Meeting the growth goal may be a big challenge. Three years ago, the company targeted 500 to 1,000 restaurants within five years. The New York City LYFE Kitchen, which opened in December, was No. 14. Donahue says they’ve recalibrated their growth strategy since 2012. “We’ll do a steady pace right now of maybe 10 restaurants a year for the next few [years].”

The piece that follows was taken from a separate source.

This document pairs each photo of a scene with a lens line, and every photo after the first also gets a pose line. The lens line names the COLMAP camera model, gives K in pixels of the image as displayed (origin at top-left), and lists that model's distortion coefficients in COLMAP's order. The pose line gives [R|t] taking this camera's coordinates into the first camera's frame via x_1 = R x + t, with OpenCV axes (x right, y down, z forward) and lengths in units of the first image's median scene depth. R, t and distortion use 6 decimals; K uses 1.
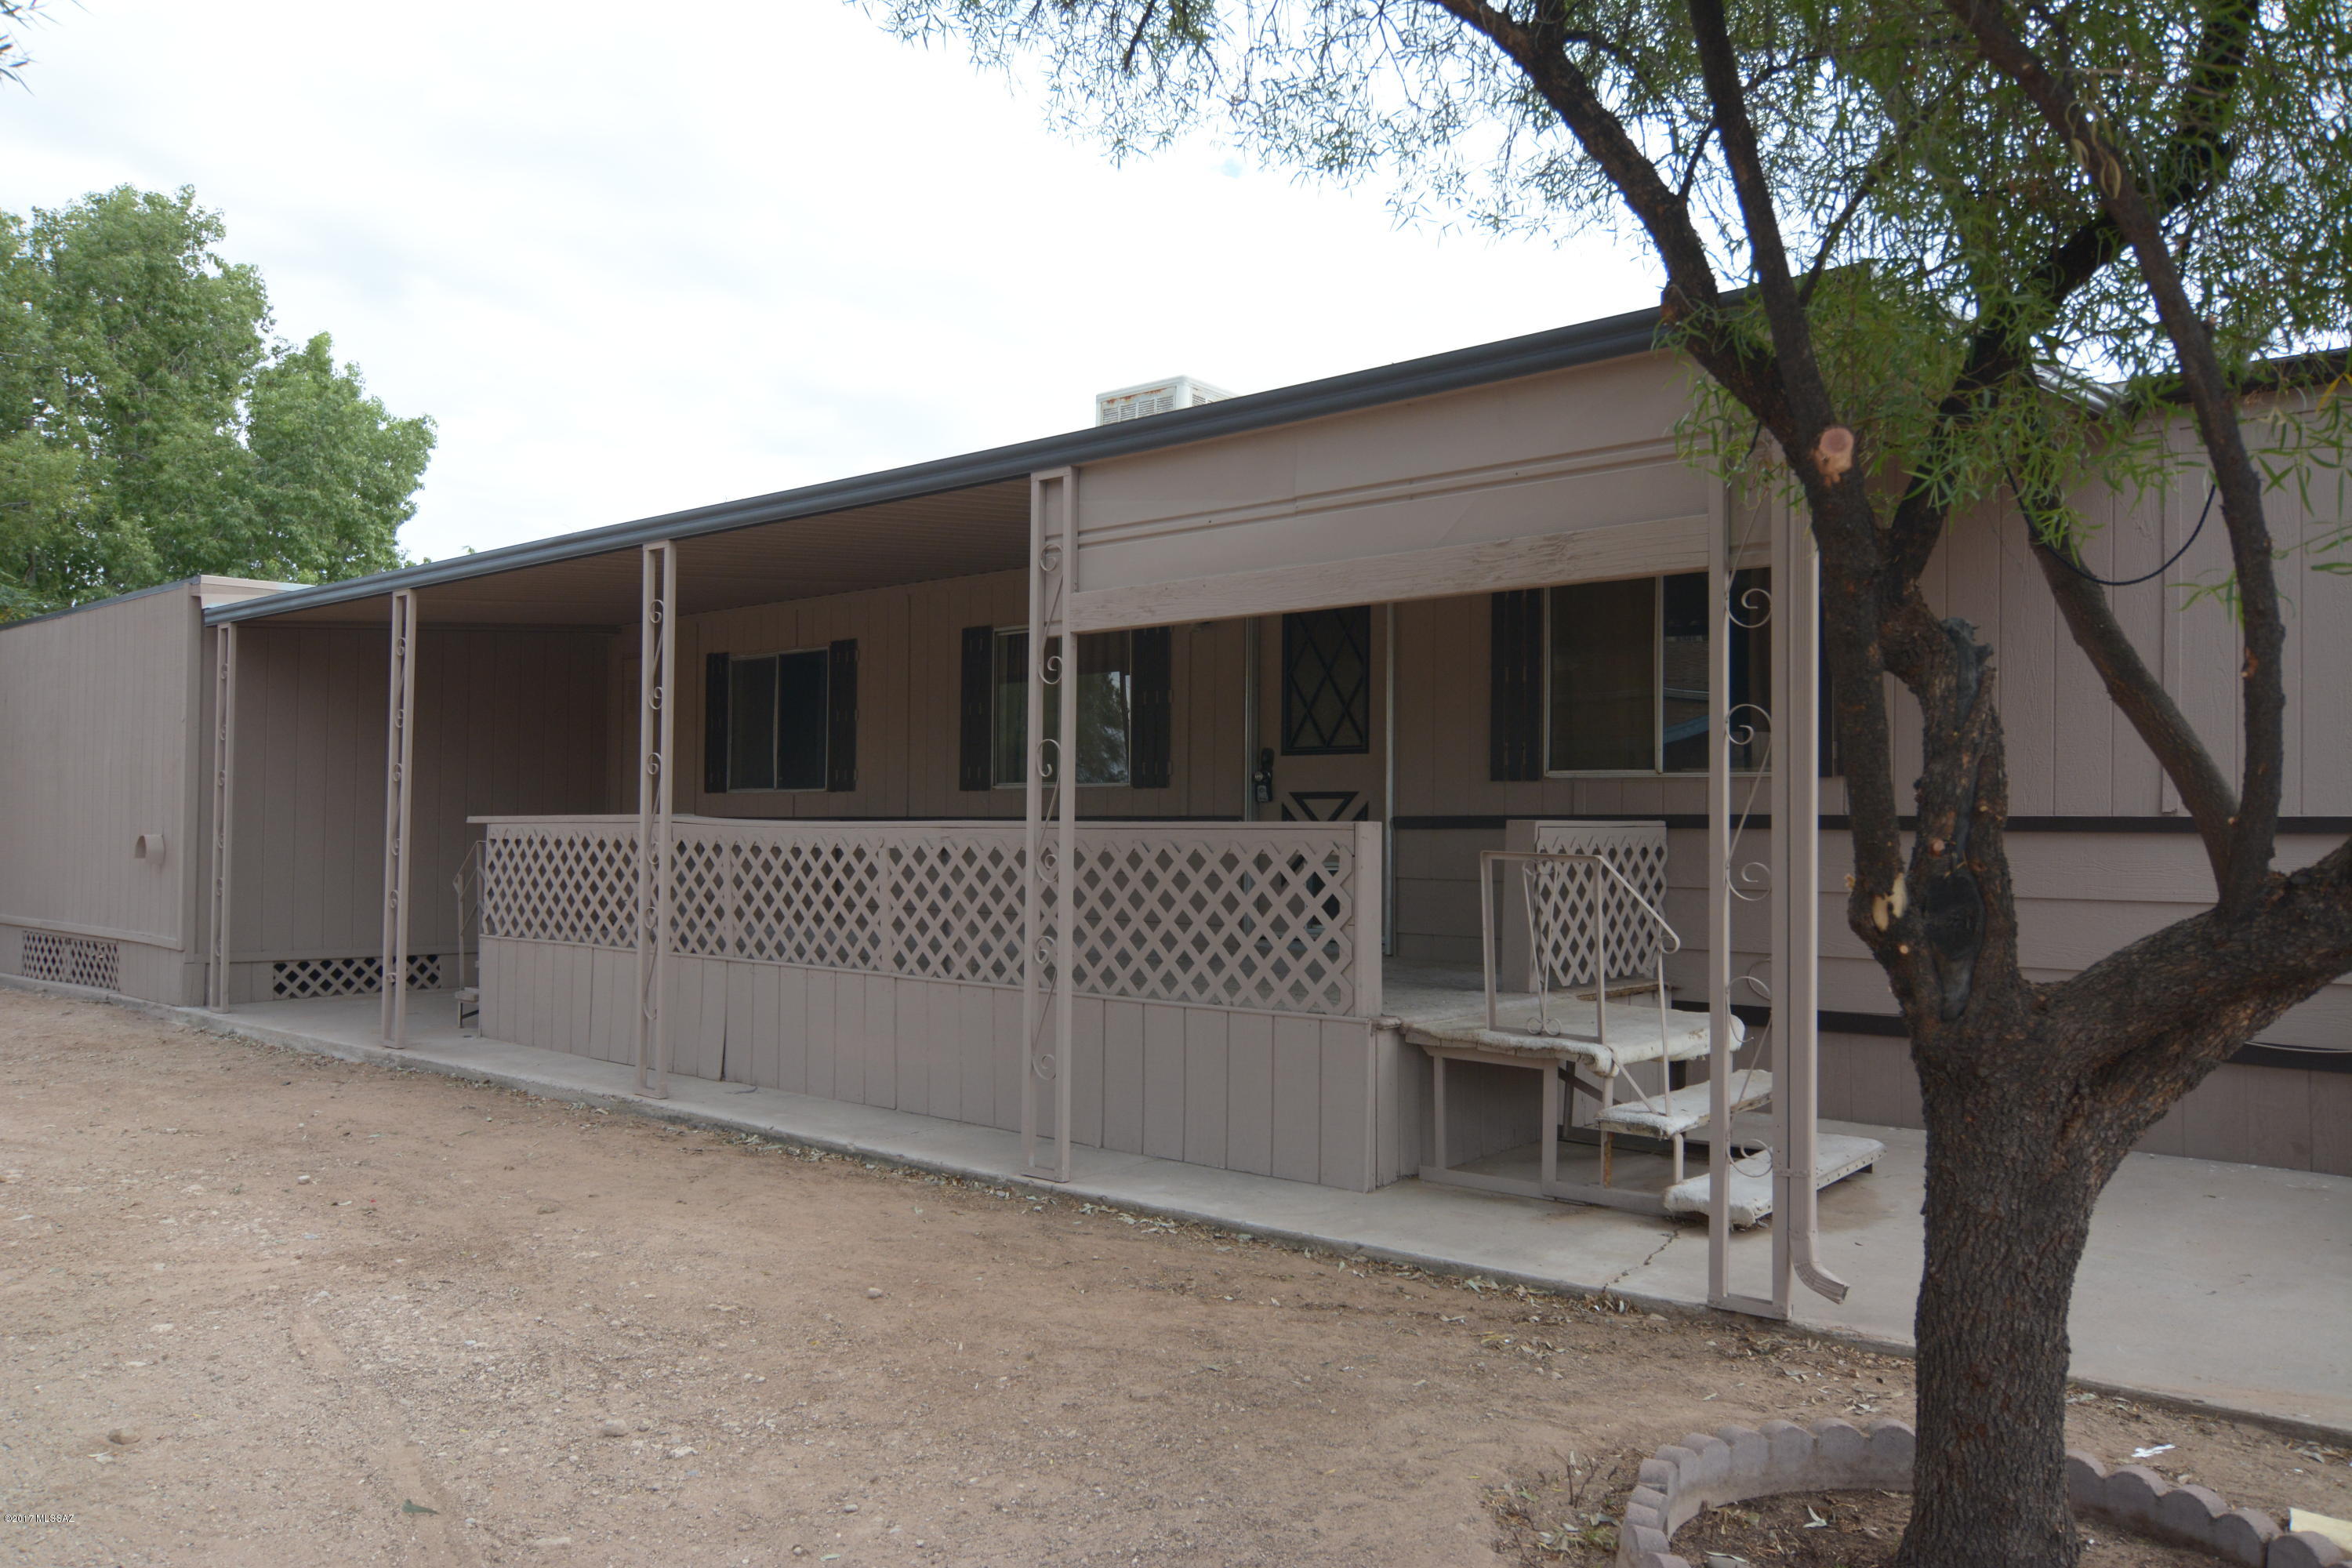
lens RADIAL K [[1669.9, 0, 1179.7], [0, 1669.9, 783.9], [0, 0, 1]] dist [-0.007207, -0.003867]
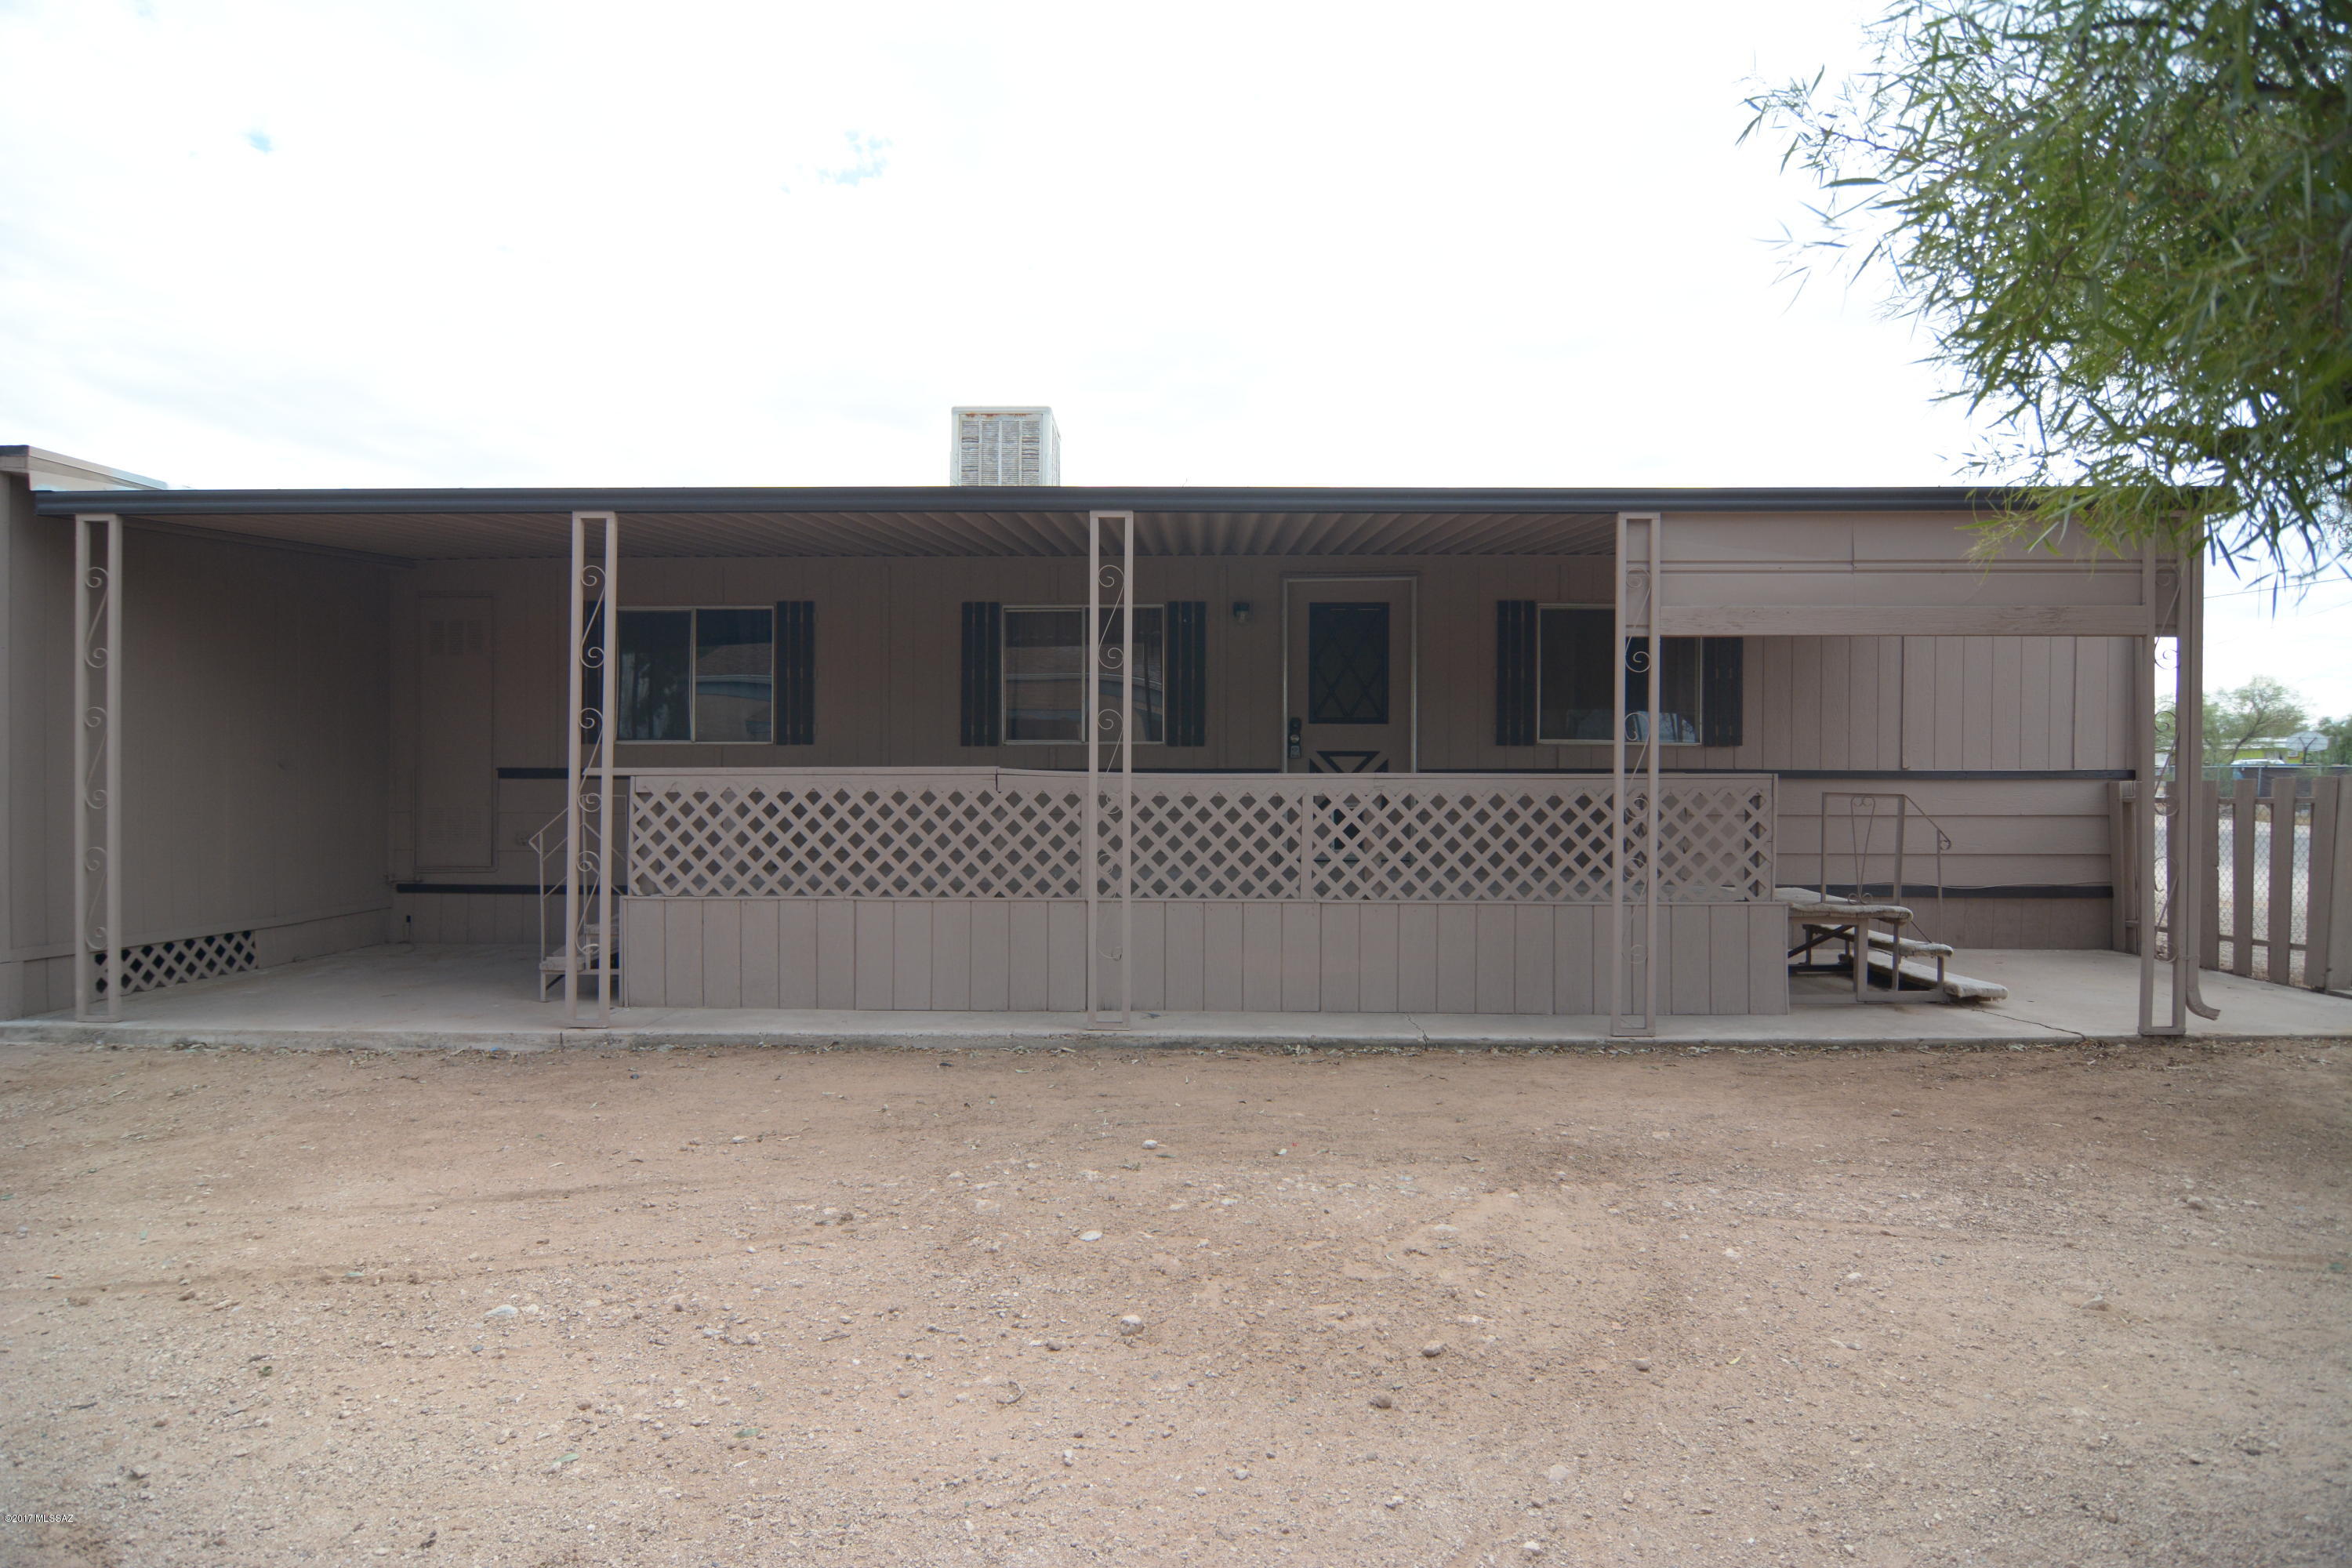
lens RADIAL K [[1259.9, 0, 1171.1], [0, 1259.9, 786.8], [0, 0, 1]] dist [-0.020753, -0.001294]
pose [[0.778069, -0.008073, 0.628126, -0.764949], [-0.014005, 0.999446, 0.030193, 0.005645], [-0.628022, -0.032289, 0.777525, 0.336982]]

Memphis-based Carlisle Corp., a major owner of Wendy’s restaurants, bought a stake in LYFE in August 2014, and has provided essential expertise, Donahue says. “They came in and were able to cut out a lot of expenses but keep our priorities,” he explains.

Carlisle VP Chance Carlisle moved in as president and CEO of LYFE last summer. And the new blood seems to be LYFE-enforcing. Using McDonald’s 2013 average monthly per-store sales of $2.6 million as a benchmark, Donahue says, “We have some [restaurants] that are doing exceedingly higher than that, and we have some that haven’t reached that plateau. Overall, we’re pleased,” he says.

Meanwhile, he and LYFE’s team are carefully weighing expansion plans. “We’re calling it smart growth.”